> [Your goal]: How many lines of the data contain "ankle"? Reply with the number alone.

Bounding boxes with keypoints
- - - - - - -

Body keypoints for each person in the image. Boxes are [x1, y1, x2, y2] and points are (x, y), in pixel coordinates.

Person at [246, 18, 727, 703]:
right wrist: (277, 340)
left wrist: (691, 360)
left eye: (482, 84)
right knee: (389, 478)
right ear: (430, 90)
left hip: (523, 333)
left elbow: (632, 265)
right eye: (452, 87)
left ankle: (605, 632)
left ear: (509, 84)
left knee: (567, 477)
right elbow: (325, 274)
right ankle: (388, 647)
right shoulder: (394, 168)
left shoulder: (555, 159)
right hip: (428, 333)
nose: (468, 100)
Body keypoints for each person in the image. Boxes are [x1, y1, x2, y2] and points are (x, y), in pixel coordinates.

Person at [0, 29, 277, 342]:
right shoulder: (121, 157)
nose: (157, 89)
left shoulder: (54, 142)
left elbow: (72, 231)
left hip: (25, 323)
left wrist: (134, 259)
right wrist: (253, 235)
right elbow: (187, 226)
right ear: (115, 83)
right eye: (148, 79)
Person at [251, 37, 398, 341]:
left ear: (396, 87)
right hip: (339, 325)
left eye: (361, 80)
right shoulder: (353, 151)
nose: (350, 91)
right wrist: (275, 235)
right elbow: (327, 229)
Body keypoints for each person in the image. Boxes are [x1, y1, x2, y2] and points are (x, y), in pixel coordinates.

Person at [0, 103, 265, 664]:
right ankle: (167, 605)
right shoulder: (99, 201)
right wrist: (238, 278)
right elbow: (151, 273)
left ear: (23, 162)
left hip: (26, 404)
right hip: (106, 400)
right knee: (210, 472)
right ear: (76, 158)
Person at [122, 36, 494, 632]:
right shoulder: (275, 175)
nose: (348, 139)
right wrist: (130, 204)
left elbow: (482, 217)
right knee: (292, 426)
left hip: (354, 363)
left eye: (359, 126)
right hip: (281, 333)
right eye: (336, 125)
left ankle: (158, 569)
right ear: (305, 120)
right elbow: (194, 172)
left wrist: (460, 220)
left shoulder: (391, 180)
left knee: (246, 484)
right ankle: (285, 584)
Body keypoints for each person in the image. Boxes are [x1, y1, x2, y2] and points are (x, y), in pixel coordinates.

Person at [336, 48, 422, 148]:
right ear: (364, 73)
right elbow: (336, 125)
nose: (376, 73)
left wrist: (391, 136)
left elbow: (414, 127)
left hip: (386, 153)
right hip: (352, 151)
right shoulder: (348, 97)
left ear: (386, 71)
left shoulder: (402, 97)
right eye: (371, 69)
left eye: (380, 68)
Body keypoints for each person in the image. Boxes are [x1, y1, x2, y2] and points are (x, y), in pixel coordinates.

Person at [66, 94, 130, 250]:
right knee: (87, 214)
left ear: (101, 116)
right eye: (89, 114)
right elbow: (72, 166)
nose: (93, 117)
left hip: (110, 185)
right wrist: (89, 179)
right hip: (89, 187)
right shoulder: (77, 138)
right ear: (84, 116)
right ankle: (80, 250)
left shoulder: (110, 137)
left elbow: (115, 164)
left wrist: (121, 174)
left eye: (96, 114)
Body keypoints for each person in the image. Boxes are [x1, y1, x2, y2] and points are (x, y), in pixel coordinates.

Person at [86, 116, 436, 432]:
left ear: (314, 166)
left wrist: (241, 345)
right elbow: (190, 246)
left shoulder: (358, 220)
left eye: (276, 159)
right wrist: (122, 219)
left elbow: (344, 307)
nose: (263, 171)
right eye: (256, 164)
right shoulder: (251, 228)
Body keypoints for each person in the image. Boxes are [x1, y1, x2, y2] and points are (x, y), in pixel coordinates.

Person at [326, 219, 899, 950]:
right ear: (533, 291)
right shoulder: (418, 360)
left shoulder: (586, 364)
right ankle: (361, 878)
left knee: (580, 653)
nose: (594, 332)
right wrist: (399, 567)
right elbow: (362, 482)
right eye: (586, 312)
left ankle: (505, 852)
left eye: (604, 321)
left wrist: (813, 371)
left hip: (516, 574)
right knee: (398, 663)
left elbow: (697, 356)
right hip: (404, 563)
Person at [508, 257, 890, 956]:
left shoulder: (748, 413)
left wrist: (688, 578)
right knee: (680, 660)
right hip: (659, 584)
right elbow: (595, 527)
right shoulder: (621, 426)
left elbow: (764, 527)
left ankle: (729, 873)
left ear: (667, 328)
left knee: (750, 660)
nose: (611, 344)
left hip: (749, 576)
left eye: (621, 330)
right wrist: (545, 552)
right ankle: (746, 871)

- - - - - - -

> [Answer to this task]: 10